All information is transferred over the 'net by pirates1.
When you send your data somewhere, what *really* happens is that one of your pirates picks up that data, works out where he's going and strides purposefully off down the information superhighway.
Normal pirates are fit and strong. They can walk nearly any distance. Occasionally, though, you'll send them to somewhere that just doesn't exist. Then they may realise they can't get any closer, in which case they'll just curl up and die2.
Or they might end up walking in circles again and again, never actually getting any further, until they collapse through exhaustion and die3.
Normally you'll just send your pirates out and if they don't make it to the far end that's just too bad.
Sometimes though, you really want to know whether your pirate made it, or if he didn't, how far did he get.
For this you need a more sophisticated way of sending information - Pirates-with-Parrots4. You put a highly trained Norwegian Homing Parrot5 on the shoulder of your pirate. It's not dead, just sleepin', so when your pirate dies his parrot wakes up, takes a look around, works out where he is and flies back home to you.
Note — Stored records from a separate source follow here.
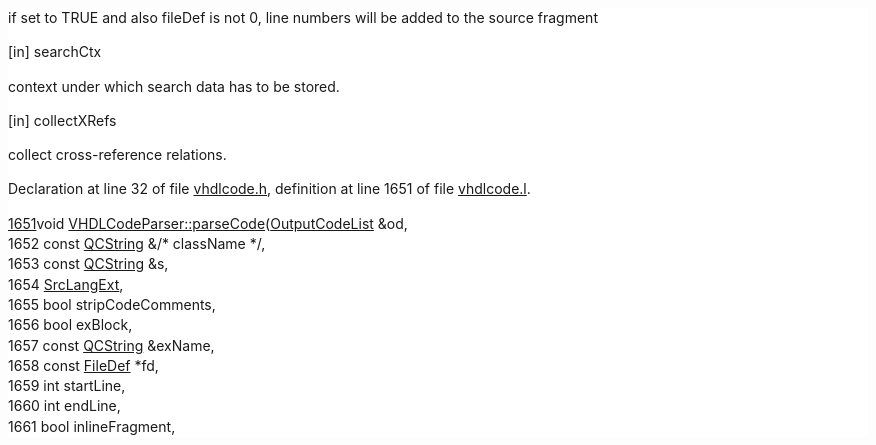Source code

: <td class="doxyParamItemDescription"><p>if set to TRUE and also fileDef is not 0, line numbers will be added to the source fragment</p></td>
</tr>
<tr class="doxyParamItem">
<td class="doxyParamItemName">[in] searchCtx</td>
<td class="doxyParamItemDescription"><p>context under which search data has to be stored.</p></td>
</tr>
<tr class="doxyParamItem">
<td class="doxyParamItemName">[in] collectXRefs</td>
<td class="doxyParamItemDescription"><p>collect cross-reference relations.</p></td>
</tr>
</table>
</dd>
</dl>

<p>Declaration at line 32 of file <a href="/web-doxygen/docs/api/files/src/vhdlcode-h">vhdlcode.h</a>, definition at line 1651 of file <a href="/web-doxygen/docs/api/files/src/vhdlcode-l">vhdlcode.l</a>.</p>


<div class="doxyProgramListing">

<div class="doxyCodeLine"><span class="doxyLineNumber"><a href="#a49ff704e68bb7562a054bd1c7f8bba09">1651</a></span><span class="doxyLineContent"><span class="doxyHighlightKeywordType">void</span><span class="doxyHighlight"> <a href="#a49ff704e68bb7562a054bd1c7f8bba09">VHDLCodeParser::parseCode</a>(<a href="/web-doxygen/docs/api/classes/outputcodelist">OutputCodeList</a> &amp;od,</span></span></div>
<div class="doxyCodeLine"><span class="doxyLineNumber">1652</span><span class="doxyLineContent"><span class="doxyHighlight">                               </span><span class="doxyHighlightKeyword">const</span><span class="doxyHighlight"> <a href="/web-doxygen/docs/api/classes/qcstring">QCString</a> &amp;</span><span class="doxyHighlightComment">/* className */</span><span class="doxyHighlight">,</span></span></div>
<div class="doxyCodeLine"><span class="doxyLineNumber">1653</span><span class="doxyLineContent"><span class="doxyHighlight">                               </span><span class="doxyHighlightKeyword">const</span><span class="doxyHighlight"> <a href="/web-doxygen/docs/api/classes/qcstring">QCString</a> &amp;s,</span></span></div>
<div class="doxyCodeLine"><span class="doxyLineNumber">1654</span><span class="doxyLineContent"><span class="doxyHighlight">                               <a href="/web-doxygen/docs/api/files/src/types-h/#a9974623ce72fc23df5d64426b9178bf2">SrcLangExt</a>,</span></span></div>
<div class="doxyCodeLine"><span class="doxyLineNumber">1655</span><span class="doxyLineContent"><span class="doxyHighlight">                               </span><span class="doxyHighlightKeywordType">bool</span><span class="doxyHighlight"> stripCodeComments,</span></span></div>
<div class="doxyCodeLine"><span class="doxyLineNumber">1656</span><span class="doxyLineContent"><span class="doxyHighlight">                               </span><span class="doxyHighlightKeywordType">bool</span><span class="doxyHighlight"> exBlock,</span></span></div>
<div class="doxyCodeLine"><span class="doxyLineNumber">1657</span><span class="doxyLineContent"><span class="doxyHighlight">                               </span><span class="doxyHighlightKeyword">const</span><span class="doxyHighlight"> <a href="/web-doxygen/docs/api/classes/qcstring">QCString</a> &amp;exName,</span></span></div>
<div class="doxyCodeLine"><span class="doxyLineNumber">1658</span><span class="doxyLineContent"><span class="doxyHighlight">                               </span><span class="doxyHighlightKeyword">const</span><span class="doxyHighlight"> <a href="/web-doxygen/docs/api/classes/filedef">FileDef</a> *fd,</span></span></div>
<div class="doxyCodeLine"><span class="doxyLineNumber">1659</span><span class="doxyLineContent"><span class="doxyHighlight">                               </span><span class="doxyHighlightKeywordType">int</span><span class="doxyHighlight"> startLine,</span></span></div>
<div class="doxyCodeLine"><span class="doxyLineNumber">1660</span><span class="doxyLineContent"><span class="doxyHighlight">                               </span><span class="doxyHighlightKeywordType">int</span><span class="doxyHighlight"> endLine,</span></span></div>
<div class="doxyCodeLine"><span class="doxyLineNumber">1661</span><span class="doxyLineContent"><span class="doxyHighlight">                               </span><span class="doxyHighlightKeywordType">bool</span><span class="doxyHighlight"> inlineFragment,</span></span></div>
Then the parrot tells you how far your pirate got, and where he was when he died.
You save up all, your old, weak, feeble pirates for use with the traceroute command.
Traceroute starts off with the most feeble of feeble pirates.
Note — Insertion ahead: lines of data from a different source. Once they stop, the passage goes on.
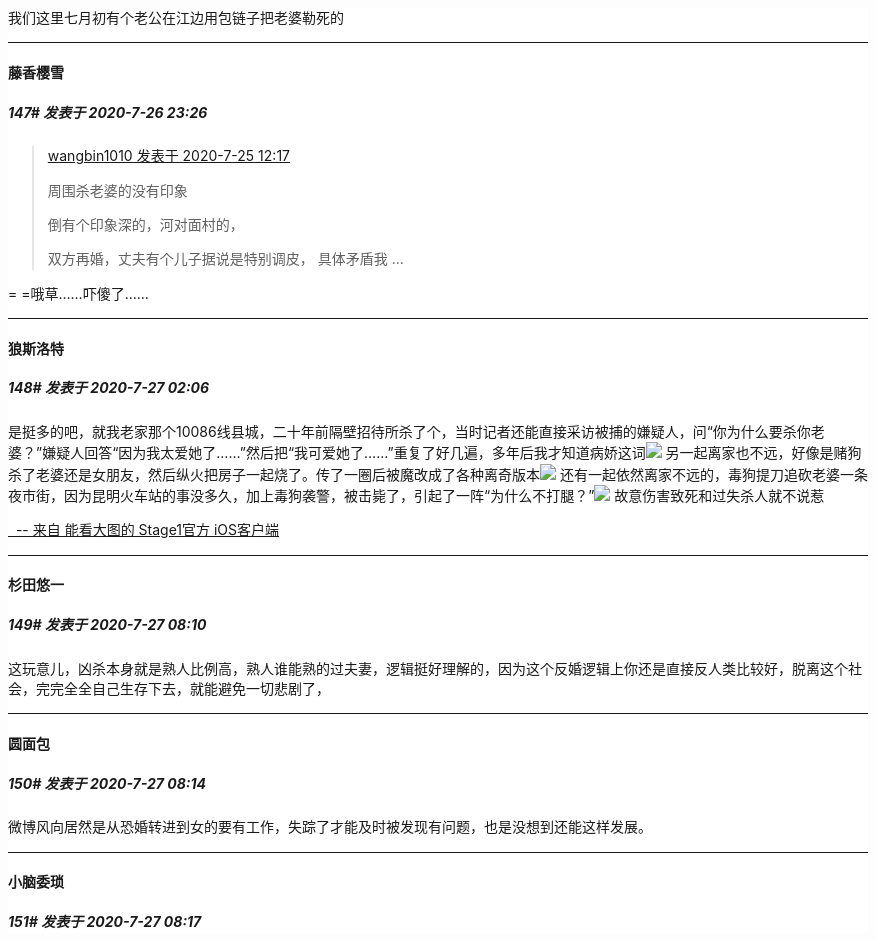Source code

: 
我们这里七月初有个老公在江边用包链子把老婆勒死的


-----

####  藤香樱雪  
##### 147#       发表于 2020-7-26 23:26


<blockquote><a href="httphttps://bbs.saraba1st.com/2b/forum.php?mod=redirect&amp;goto=findpost&amp;pid=48210929&amp;ptid=1951227" target="_blank">wangbin1010 发表于 2020-7-25 12:17</a>

周围杀老婆的没有印象

倒有个印象深的，河对面村的，

双方再婚，丈夫有个儿子据说是特别调皮， 具体矛盾我 ...</blockquote>
= =哦草……吓傻了……


-----

####  狼斯洛特  
##### 148#       发表于 2020-7-27 02:06


是挺多的吧，就我老家那个10086线县城，二十年前隔壁招待所杀了个，当时记者还能直接采访被捕的嫌疑人，问“你为什么要杀你老婆？”嫌疑人回答“因为我太爱她了……”然后把“我可爱她了……”重复了好几遍，多年后我才知道病娇这词<img src="https://static.saraba1st.com/image/smiley/face2017/001.png" referrerpolicy="no-referrer">
另一起离家也不远，好像是赌狗杀了老婆还是女朋友，然后纵火把房子一起烧了。传了一圈后被魔改成了各种离奇版本<img src="https://static.saraba1st.com/image/smiley/face2017/001.png" referrerpolicy="no-referrer">
还有一起依然离家不远的，毒狗提刀追砍老婆一条夜市街，因为昆明火车站的事没多久，加上毒狗袭警，被击毙了，引起了一阵“为什么不打腿？”<img src="https://static.saraba1st.com/image/smiley/face2017/001.png" referrerpolicy="no-referrer">
故意伤害致死和过失杀人就不说惹

[  -- 来自 能看大图的 Stage1官方 iOS客户端](https://itunes.apple.com/fi/app/saraba1st/id1221237470?mt=8)


-----

####  杉田悠一  
##### 149#       发表于 2020-7-27 08:10


这玩意儿，凶杀本身就是熟人比例高，熟人谁能熟的过夫妻，逻辑挺好理解的，因为这个反婚逻辑上你还是直接反人类比较好，脱离这个社会，完完全全自己生存下去，就能避免一切悲剧了，


-----

####  圆面包  
##### 150#       发表于 2020-7-27 08:14


微博风向居然是从恐婚转进到女的要有工作，失踪了才能及时被发现有问题，也是没想到还能这样发展。


-----

####  小脑委琐  
##### 151#       发表于 2020-7-27 08:17

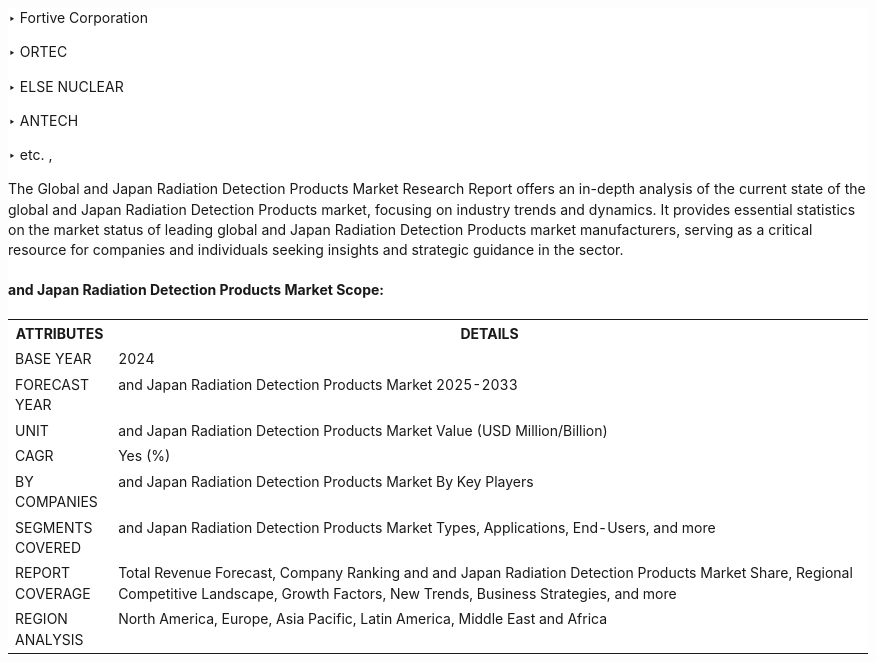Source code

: ‣ Fortive Corporation

‣ ORTEC

‣ ELSE NUCLEAR

‣ ANTECH

‣ etc. ,

The Global and Japan Radiation Detection Products Market Research Report offers an in-depth analysis of the current state of the global and Japan Radiation Detection Products market, focusing on industry trends and dynamics. It provides essential statistics on the market status of leading global and Japan Radiation Detection Products market manufacturers, serving as a critical resource for companies and individuals seeking insights and strategic guidance in the sector.

<h4>and Japan Radiation Detection Products Market Scope:</h4>
<table>
<tr>
<th>ATTRIBUTES</th>
<th>DETAILS</th>
</tr>
<tr>
<td>BASE YEAR</td>
<td>2024</td>
</tr>
<tr>
<td>FORECAST YEAR</td>
<td>and Japan Radiation Detection Products Market 2025-2033</td>
</tr>
<tr>
<td>UNIT</td>
<td>and Japan Radiation Detection Products Market Value (USD Million/Billion)</td>
<tr>
<td>CAGR</td>
<td>Yes (%)</td>
</tr>
</tr>
<tr>
<td>BY COMPANIES</td>
<td>and Japan Radiation Detection Products Market By Key Players</td>
</tr>
<tr>
<td>SEGMENTS COVERED</td>
<td>and Japan Radiation Detection Products Market Types, Applications, End-Users, and more</td>
</tr>
<tr>
<td>REPORT COVERAGE</td>
<td>Total Revenue Forecast, Company Ranking and and Japan Radiation Detection Products Market Share, Regional Competitive Landscape, Growth Factors, New Trends, Business Strategies, and more</td>
</tr>
<tr>
<td>REGION ANALYSIS</td>
<td>North America, Europe, Asia Pacific, Latin America, Middle East and Africa</td>
</tr>
</table>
You tell them to go to the remote system you're trying to traceroute. Your pirate works out where he needs to go, heads boldly off in the right direction, and promptly drops dead after having taken one step.
His parrot then flies home and tells you the name of the system one step in that direction.
Next you pick out a stronger pirate and try the same thing. He works out where he's going, finds the same route as the first pirate, heads boldly off and drops dead after two steps. Again, his parrot wakes up, flies home and tells you the name of the system two steps away.
You keep doing this with progressively stronger pirates and plot the sequence of hosts you go through to get to the far end.
(In practice you send three pirates on each step, rather than one, 'cos some get lost sometimes. And you measure the time it takes for the pirate to get there and the parrot to get back to measure how treacherous the route is in that direction).
If someone wants to prevent you tracerouting into an area they could do one of two things. One would be to catch any incoming pirates and feed them to the crocodile7, but that would mean they couldn't use pirates for useful purposes. So instead they'll usually surround their demesne with teams of crack parrot hunters.
One of your feeble pirates-with-parrots will die just outside their demesne, and you'll receive his parrot back. Your next, slightly stronger pirate-with-a-parrot will take one step further, inside the ring of hunters. He'll die, of exhaustion, just as you expected him to.
His parrot will wake up, work out where he is and start heading for home.
There's a hail of lead and nothing left of poor polly but a small cloud of green feathers, gently fluttering to earth.
Each pirate-with-a-parrot you send after this will get further and further towards his destination, but every returning parrot will be turned into polly-puree so you won't know how far he gets.
That, gentle readers, is why you can't traceroute into the more technically savvy, spam-friendly providers8.
Ping also uses a Pirate-with-Parrot protocol, so if you can't traceroute there you can't ping there either.
Apart from ping and traceroute no user level protocol uses parrots, so just because you can't ping or traceroute a host doesn't mean other protocols won't work.